### Things to do
A: Decide whether each statement agrees with the coffee-brewing article: (i) the writer has tried the syphon brewing method; (ii) the writer treats drip coffee as a last resort; (iii) the French press suits serving multiple people. For each, give yes or no and quote the deciding words from the coffee-brewing article.
B: Extract the passage of the coffee-brewing article starting at "It’s come time" and ending at "you go for to.".

### Extracted text
────

How to Brew the Perfect Cup of Coffee
In spirit of the sweet, mighty nectar that fuels Meathead Mullan, MASSthetics, and in the spirit of decidedly not being your average meathead, an article on how to brew the perfect cup of coffee is long past due.
From being tagged in countless memes about coffee, being asked questions such as why do pastries taste SO much better when paired with coffee, and even being sent the occasional bag in the mail, great coffee has more or less become synonymous with Meathead Mullan.
It would seem that spending a majority of my time in cafes, choosing quality over all else, and an orgasmic reaction to imbibing a perfectly pulled shot of espresso has painted the clear picture that I have a passionate, undying love for coffee.
Following on the heels of how can I get bigger legs, one of the questions that I’m most often asked is:
“How can I brew the perfect cup of coffee?”
It’s come time to settle this once and for all.
So let’s go.
There’s brewing methods galore.
When it comes to brewing methods, there are numerous options, and I’ve tried all except for the syphon (I’ve only been to one or two cafes that even have one).
Chemex: If you want something with a little more volume than a shot of espresso or the cafe you’re at doesn’t offer the Aeropress, this is what I suggest you go for to.
V60: I still don’t know what the difference between the V60 and Chemex is. My best guess is that instead of the coffee pouring into the bottom of the Chemex chamber, it drips straight into your mug.
Espresso: This is default for whenever I’m at a cafe that I believe can pull a great shot, and has high quality beans, or when I stop on the way to train for a quick hit.
Drip: In my meatheaded opinion, this is a last resort. I’m willing to be proven wrong, but I’m yet to have a solid cup of coffee that’s come from a batch brew.
French Press: Great for when you don’t give a fuck and want to drink about a litre of coffee at once, or serve multiple people.

────

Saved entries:
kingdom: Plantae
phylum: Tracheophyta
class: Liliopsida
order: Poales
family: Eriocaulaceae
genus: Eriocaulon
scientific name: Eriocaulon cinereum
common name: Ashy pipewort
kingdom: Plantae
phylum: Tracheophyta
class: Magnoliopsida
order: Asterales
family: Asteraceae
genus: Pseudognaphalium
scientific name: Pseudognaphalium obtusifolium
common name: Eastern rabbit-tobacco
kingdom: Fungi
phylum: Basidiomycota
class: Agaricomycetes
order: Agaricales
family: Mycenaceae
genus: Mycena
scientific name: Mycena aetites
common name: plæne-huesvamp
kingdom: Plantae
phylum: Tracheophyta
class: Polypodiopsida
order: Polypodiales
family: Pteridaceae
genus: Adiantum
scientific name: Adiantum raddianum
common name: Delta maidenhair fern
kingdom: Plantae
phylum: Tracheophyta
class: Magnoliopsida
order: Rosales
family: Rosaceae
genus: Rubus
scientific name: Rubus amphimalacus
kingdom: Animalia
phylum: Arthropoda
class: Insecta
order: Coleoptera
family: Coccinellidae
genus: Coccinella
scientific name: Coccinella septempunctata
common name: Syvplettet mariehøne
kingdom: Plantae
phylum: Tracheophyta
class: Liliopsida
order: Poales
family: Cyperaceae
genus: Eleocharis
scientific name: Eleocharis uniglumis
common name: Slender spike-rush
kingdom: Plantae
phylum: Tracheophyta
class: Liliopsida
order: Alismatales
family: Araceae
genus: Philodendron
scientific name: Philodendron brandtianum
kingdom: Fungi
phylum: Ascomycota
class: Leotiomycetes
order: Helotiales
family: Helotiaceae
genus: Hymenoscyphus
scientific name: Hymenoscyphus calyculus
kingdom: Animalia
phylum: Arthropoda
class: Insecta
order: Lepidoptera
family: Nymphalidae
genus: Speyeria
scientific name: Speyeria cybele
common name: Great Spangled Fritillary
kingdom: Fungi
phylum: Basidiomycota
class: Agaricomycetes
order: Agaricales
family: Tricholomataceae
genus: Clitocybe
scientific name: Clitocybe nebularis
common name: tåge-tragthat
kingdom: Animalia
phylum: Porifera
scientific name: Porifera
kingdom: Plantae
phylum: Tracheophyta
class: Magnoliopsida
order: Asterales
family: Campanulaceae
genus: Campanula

────

### Task-by-task solutions
A:
(i) No: "I’ve tried all except for the syphon"
(ii) Yes: "In my meatheaded opinion, this is a last resort."
(iii) Yes: "or serve multiple people"

B:
It’s come time to settle this once and for all.
So let’s go.
There’s brewing methods galore.
When it comes to brewing methods, there are numerous options, and I’ve tried all except for the syphon (I’ve only been to one or two cafes that even have one).
Chemex: If you want something with a little more volume than a shot of espresso or the cafe you’re at doesn’t offer the Aeropress, this is what I suggest you go for to.